Credit: Photo: Jenna Peffley; Design: Jamie Haller

Defining Jamie Haller’s Craftsman-Inspired Home Style

The hand-hewn nature of Craftsmans helps Haller make her design choices. For example, she often encounters original wood floors that are unsalvageable, either because they’ve been sanded too many times or have been cut and patched. So then she’s forced to decide: Do I put in laminate wood floors and mess with the home’s aura, or do I choose to go with what the original home would have had? Energy-wise, Haller recommends the latter.

She follows a similar rule for kitchen countertops. “In a Craftsman, if you put in the type of counters that are like poured plastic or even quartz — which is a stone, but it’s not what would have been there energetically — it feels off,” she says. “Versus if you put in a soapstone, or even a marble or butcher block, that is more earthy.” (Speaking of soapstone, there’s a soothing video of Haller waxing soapstone counters on her Instagram highlights.) 

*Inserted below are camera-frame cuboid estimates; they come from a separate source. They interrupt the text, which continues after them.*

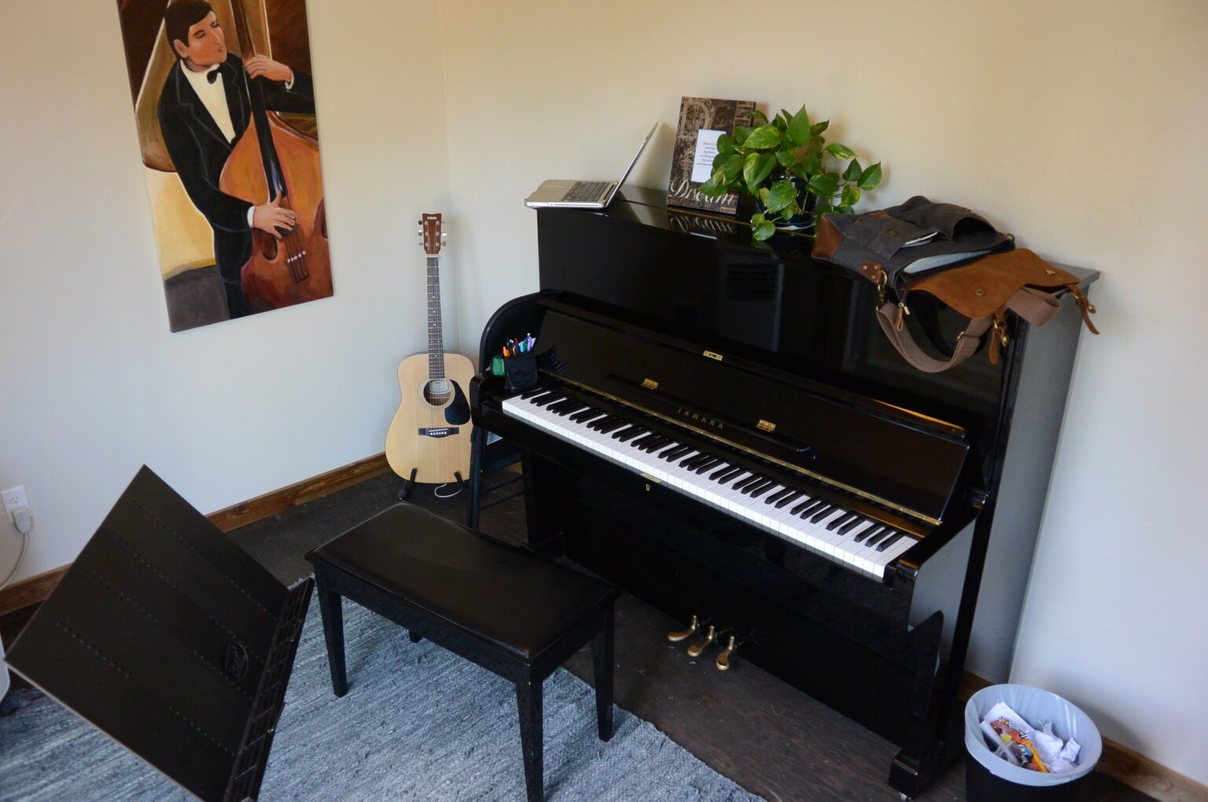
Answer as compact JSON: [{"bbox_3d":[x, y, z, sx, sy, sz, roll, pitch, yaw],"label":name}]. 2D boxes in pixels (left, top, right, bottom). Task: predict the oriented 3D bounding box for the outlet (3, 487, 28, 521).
[{"bbox_3d":[-1.831,0.325,2.826,0.012,0.115,0.070,21,30,39],"label":"outlet"}]

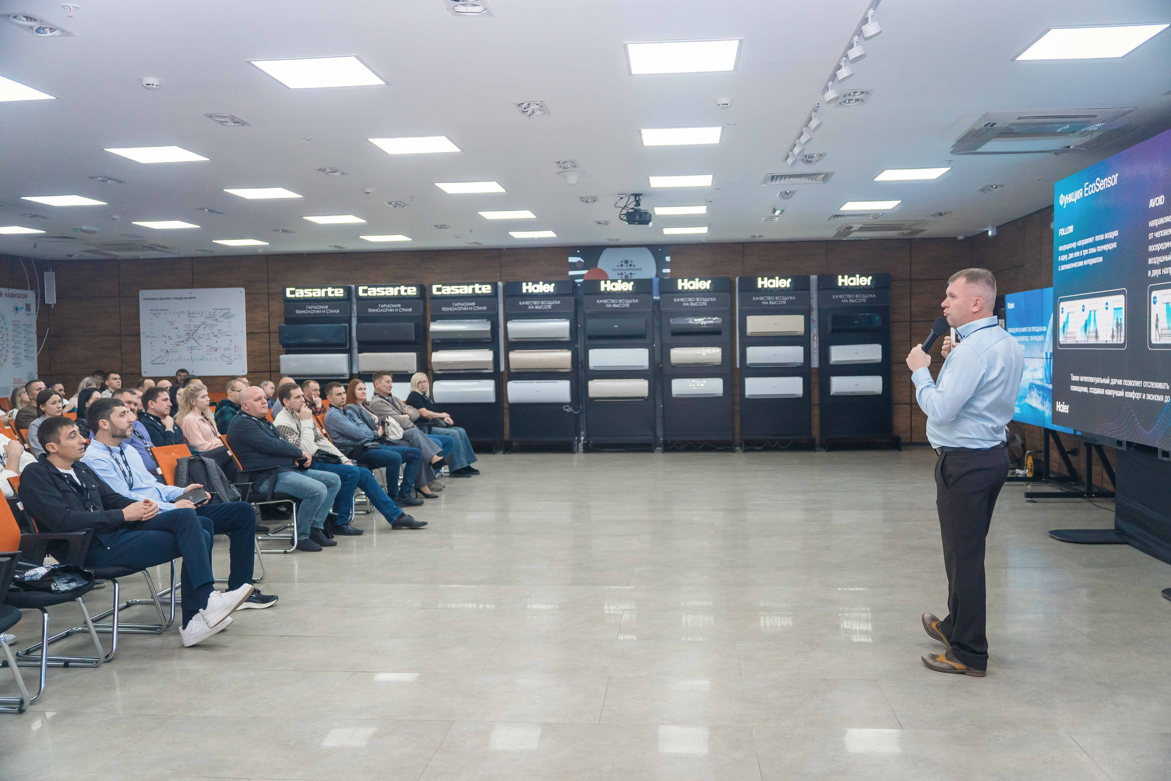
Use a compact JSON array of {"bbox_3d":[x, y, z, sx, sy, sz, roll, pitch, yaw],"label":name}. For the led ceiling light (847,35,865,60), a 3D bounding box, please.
[{"bbox_3d":[1.311,-1.649,4.710,0.095,0.130,0.095,0,2,5],"label":"led ceiling light"}]

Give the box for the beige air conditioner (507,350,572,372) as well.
[{"bbox_3d":[-0.641,-0.430,14.205,0.911,0.315,0.220,-1,2,6],"label":"beige air conditioner"}]

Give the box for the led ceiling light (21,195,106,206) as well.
[{"bbox_3d":[-5.235,-1.914,9.823,0.590,0.030,0.590,-1,2,6],"label":"led ceiling light"}]

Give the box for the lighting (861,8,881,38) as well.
[{"bbox_3d":[1.273,-1.634,4.342,0.095,0.130,0.095,0,2,5],"label":"lighting"}]

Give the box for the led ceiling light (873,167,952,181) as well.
[{"bbox_3d":[3.017,-2.007,9.049,0.590,0.030,0.590,-1,2,6],"label":"led ceiling light"}]

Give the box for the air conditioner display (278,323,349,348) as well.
[{"bbox_3d":[-4.077,-0.818,14.667,1.030,0.355,0.240,-1,2,6],"label":"air conditioner display"}]

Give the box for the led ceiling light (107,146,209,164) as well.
[{"bbox_3d":[-3.267,-1.809,7.476,0.595,0.030,0.595,0,2,5],"label":"led ceiling light"}]

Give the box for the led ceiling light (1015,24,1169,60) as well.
[{"bbox_3d":[2.672,-1.846,5.191,0.590,0.030,0.590,-1,2,6],"label":"led ceiling light"}]

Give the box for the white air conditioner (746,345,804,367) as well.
[{"bbox_3d":[2.777,-0.496,14.293,0.808,0.294,0.200,-1,2,5],"label":"white air conditioner"}]

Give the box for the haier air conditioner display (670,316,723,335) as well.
[{"bbox_3d":[1.568,-0.897,13.777,0.712,0.256,0.195,0,2,7],"label":"haier air conditioner display"}]

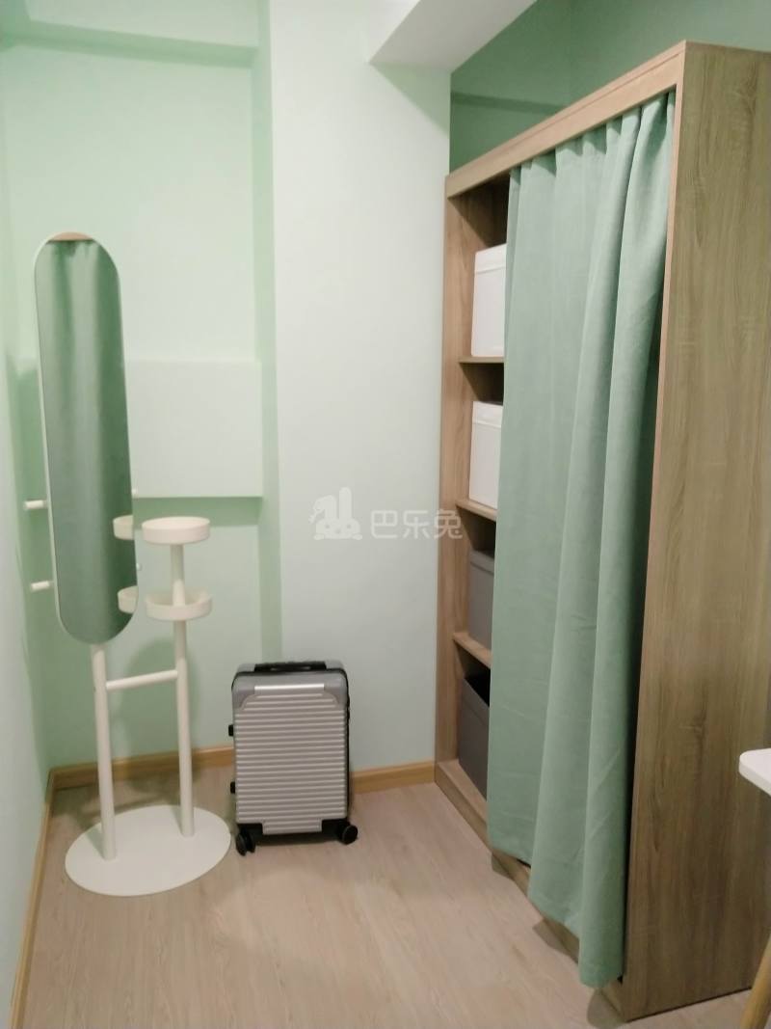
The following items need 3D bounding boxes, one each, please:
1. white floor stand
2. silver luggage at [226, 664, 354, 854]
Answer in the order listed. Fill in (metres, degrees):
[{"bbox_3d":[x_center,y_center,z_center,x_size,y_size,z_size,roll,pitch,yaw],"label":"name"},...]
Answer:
[{"bbox_3d":[-0.708,0.523,2.358,0.480,0.975,0.480,-5,11,-33],"label":"white floor stand"},{"bbox_3d":[-0.293,0.728,2.478,0.350,0.540,0.220,-1,9,-10],"label":"silver luggage"}]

Credit: Photo: Jenna Peffley; Design: Jamie Haller

In bathrooms, Haller suggests resisting the urge to buy that bargain basement tile that’s on clearance at the home center. “I see a lot of flips where people are just slapping horrible porcelain tile everywhere,” she says. “But you can fix it. You can take it all back off.” A far better solution, according to Haller? A subdued hex tile underfoot, which is period-appropriate but also can feel quite modern in, for example, a matte black colorway. 

Once these foundations and fixtures are in place, Haller says there’s not much you can do to go wrong from there, especially with paint and wall coverings. “If you have wood trims, it creates such a gravity in the room that you can paint the walls emerald green — you have to pick the right shade, obviously — or [use] floral wallpaper, and they’re going to look amazing,” she says.

Credit: Photo: Jenna Peffley; Design: Jamie Haller

What’s Next for Haller and How to Find Her IRL

Haller suspects that Craftsmans have become popular recently because of a collective yearning for things that feel real. “We’re all existing in more and more of a virtual state: text, email, this, that, social,” she says. “Your phone’s dinging. You’re always just spaced out and trying to address a million things. Our lives feel so much more busy than ever before, at least mine does. And when you come home, maybe you can appreciate that more grounded element. Energetically, these homes have this very heavy gravity to them that feels very solid, feels of the earth.”

Even so, Haller is stepping away from taking on design clients right now — though she still consults on The Expert — to focus on her ready-to-wear line. But in her down time, she returns to her rooted-in-nature home. And if you’re looking for that touching-grass kinda design style indoors, it’s Haller’s home style you will probably be trying to emulate for the rest of the year, if not well into 2026.